According to the campaign group Don’t Screen Us Out, the latest figures report that 90 per cent of babies who are prenatally diagnosed with Down syndrome are absorbed. On its website, it states: “As National Institute for Health and Research RAPID evaluation study projects, 102 more children with Down’s syndrome would be detected due to the implementation of second-line cfDNA screening (NIPT – non-invasive prenatal testing), 92 of these babies would be aborted.”

The campaign group argues that this “would have a profound long-term effect on the population of the Down’s syndrome community, and enable a kind of informal eugenics in which certain kinds of disabled people are effectively ‘screened out’ of the population before they are even born.”

How Down syndrome is redefining the abortion debate

In many nations across Europe, including the UK, the termination rate after a prenatal Down syndrome diagnosis has risen to more than 90 per cent. In Iceland, where prenatal testing is widespread, one geneticist told CBS, “We have basically eradicated, almost, Down syndrome from our society.” In Denmark, where all pregnant women are offered screening scans, the disorder is heading for “extinction” according to The Copenhagen Post. This is in stark juxtaposition with Ireland, one of the few Western European countries where a disability like Down syndrome is still commonplace after, only recently, did the nation vote to reverse the country’s strict constitutional restrictions on abortion.

This has become contentious in the already multifaceted public discourse and debate regarding abortion. On one hand, it could be argued that science has developed a way to pinpoint when Down syndrome may occur, giving the parent the insight—and more importantly the choice—to make their own decision about whether to raise a child with such disorders.

However, as much as I reside on the side of pro-choice in the ethics of abortion, scientists bragging how bringing a disorder to “extinction”—a disorder which people can still have a decent quality of life by having, may I add—doesn’t quite sit right with me.

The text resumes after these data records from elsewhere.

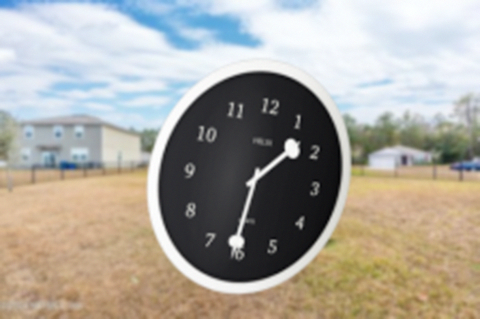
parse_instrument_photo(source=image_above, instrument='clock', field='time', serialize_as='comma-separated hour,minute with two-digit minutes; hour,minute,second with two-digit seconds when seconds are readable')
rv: 1,31
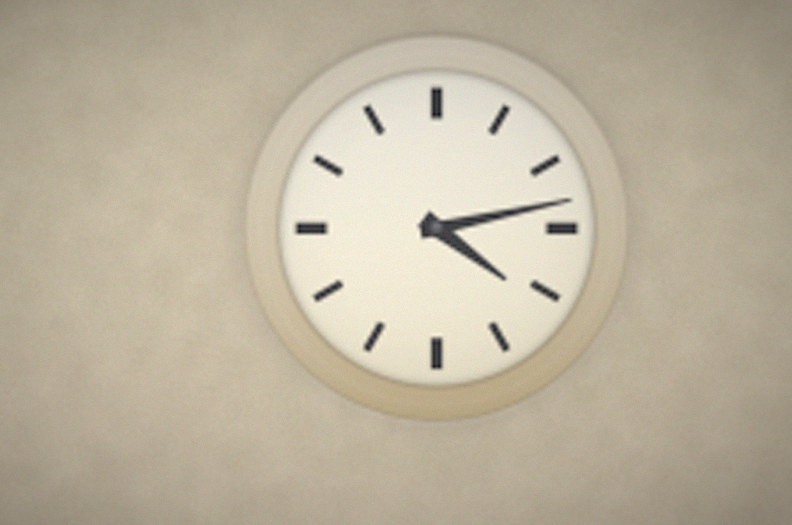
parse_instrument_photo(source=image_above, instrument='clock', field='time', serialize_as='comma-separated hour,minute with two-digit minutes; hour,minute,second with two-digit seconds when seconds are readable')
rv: 4,13
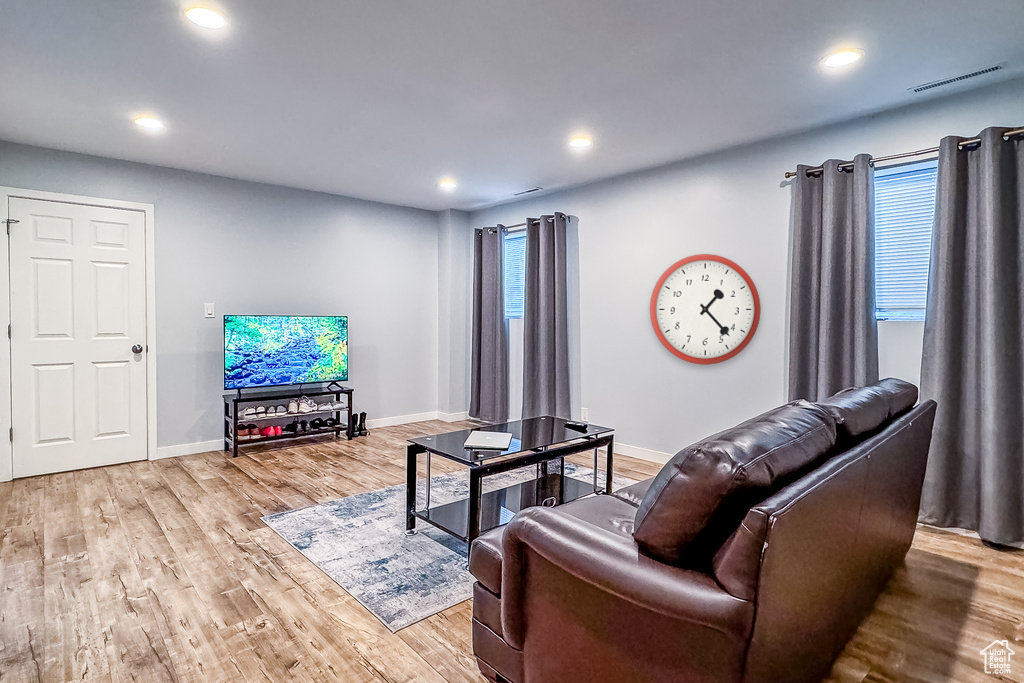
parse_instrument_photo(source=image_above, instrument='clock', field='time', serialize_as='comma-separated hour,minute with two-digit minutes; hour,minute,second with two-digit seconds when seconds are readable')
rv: 1,23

It feels like somewhat of a slippery slope into dystopian eugenics.

It’s important to consider the Down syndrome community when weighing in on this complex debate. One mother of a ten-year-old with DS told a reporter that she worries her son’s community is “being wiped off the face of the Earth with abortion.” Likewise, Crowter herself believes that being labelled as “seriously handicapped” is out of date and misrepresentative of her condition.

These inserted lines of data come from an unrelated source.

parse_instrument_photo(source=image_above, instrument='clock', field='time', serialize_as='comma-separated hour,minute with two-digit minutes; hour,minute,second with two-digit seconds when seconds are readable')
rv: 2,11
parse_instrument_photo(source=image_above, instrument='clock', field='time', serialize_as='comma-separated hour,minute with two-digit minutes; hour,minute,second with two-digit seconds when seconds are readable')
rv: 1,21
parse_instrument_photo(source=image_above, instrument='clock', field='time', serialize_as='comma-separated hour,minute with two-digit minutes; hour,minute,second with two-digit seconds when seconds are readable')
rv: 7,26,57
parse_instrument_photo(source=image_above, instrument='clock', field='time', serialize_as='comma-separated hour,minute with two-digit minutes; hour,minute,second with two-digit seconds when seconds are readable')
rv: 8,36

Who’s right? To be completely honest, I don’t know. I don’t have Down syndrome, I can only chime into this discussion from a limited, external level and thus, my personal opinion is somewhat superfluous. What is more apparent is that this debate is not just about prenatal testing but about personhood—it’s about whether Down syndrome should be considered a condition or a disease. We’ve come a long way since the 1980s where people with Down syndrome were heavily discriminated against and labelled with the ‘mongoloid’ slur. We’ll find out whether the UK government believes it’s time to change its position this week.